▶ [WRITTEN TASK]
Print the following lines without changing anything, omitting the pictures from your output.

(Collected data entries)
==========

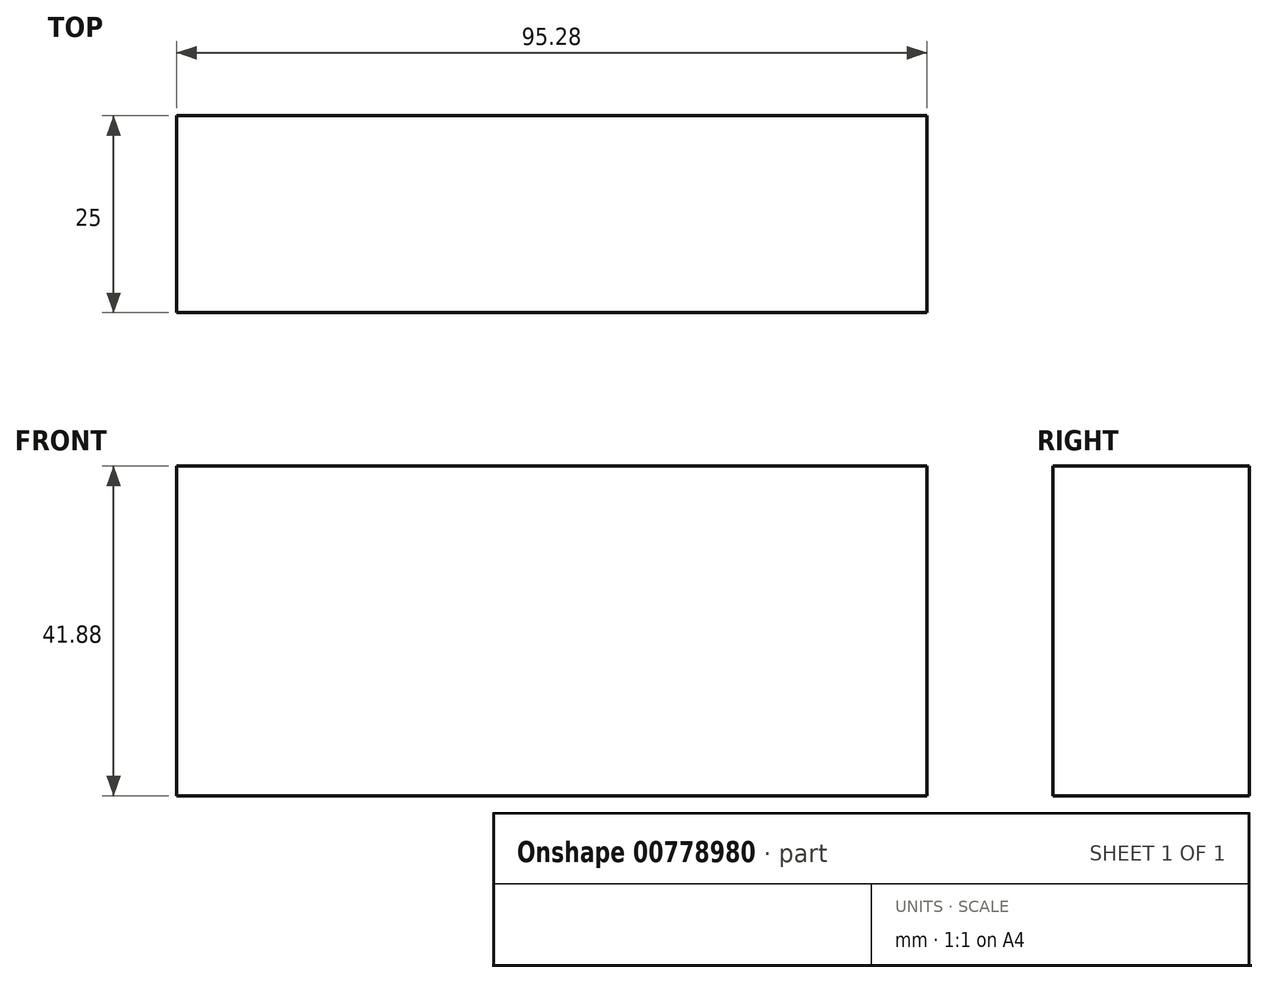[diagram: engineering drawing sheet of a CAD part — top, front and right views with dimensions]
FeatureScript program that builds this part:
annotation { "Feature Type Name" : "Feature", "Feature Type Description" : "" }
export const myFeature = defineFeature(function(context is Context, id is Id, definition is map)
    precondition{}
    {
        {
            var Q0;
            Q0=qCreatedBy(makeId("Front.planeOp"),FACE);
            var sketch = newSketch(context, id + "F0", { "sketchPlane" : qUnion([Q0])});
            skLineSegment(sketch, "E0.bottom", {"start": v(47.64, -20.94) * mm, "end": v(-47.64, -20.94) * mm});
            skLineSegment(sketch, "E0.top", {"start": v(47.64, 20.94) * mm, "end": v(-47.64, 20.94) * mm});
            skLineSegment(sketch, "E0.left", {"start": v(47.64, -20.94) * mm, "end": v(47.64, 20.94) * mm});
            skLineSegment(sketch, "E0.right", {"start": v(-47.64, -20.94) * mm, "end": v(-47.64, 20.94) * mm});
            skPoint(sketch, "E0.middle", {"position": v(0, 0) * mm});
            skSolve(sketch);
        }
        {
            var Q0;
            Q0 = qSketchRegion(id + "F0", true);
            extrude(context, id + "F1", {"entities" : qUnion([Q0]), "depth" : 25 * mm, "offsetDistance" : 25 * mm});
        }
    });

==========

▶ [RESPONSE TO THIS EXERCISE]
[diagram: engineering drawing sheet of a CAD part — top, front and right views with dimensions]
FeatureScript program that builds this part:
annotation { "Feature Type Name" : "Feature", "Feature Type Description" : "" }
export const myFeature = defineFeature(function(context is Context, id is Id, definition is map)
    precondition{}
    {
        {
            var Q0;
            Q0=qCreatedBy(makeId("Front.planeOp"),FACE);
            var sketch = newSketch(context, id + "F0", { "sketchPlane" : qUnion([Q0])});
            skLineSegment(sketch, "E0.bottom", {"start": v(47.64, -20.94) * mm, "end": v(-47.64, -20.94) * mm});
            skLineSegment(sketch, "E0.top", {"start": v(47.64, 20.94) * mm, "end": v(-47.64, 20.94) * mm});
            skLineSegment(sketch, "E0.left", {"start": v(47.64, -20.94) * mm, "end": v(47.64, 20.94) * mm});
            skLineSegment(sketch, "E0.right", {"start": v(-47.64, -20.94) * mm, "end": v(-47.64, 20.94) * mm});
            skPoint(sketch, "E0.middle", {"position": v(0, 0) * mm});
            skSolve(sketch);
        }
        {
            var Q0;
            Q0 = qSketchRegion(id + "F0", true);
            extrude(context, id + "F1", {"entities" : qUnion([Q0]), "depth" : 25 * mm, "offsetDistance" : 25 * mm});
        }
    });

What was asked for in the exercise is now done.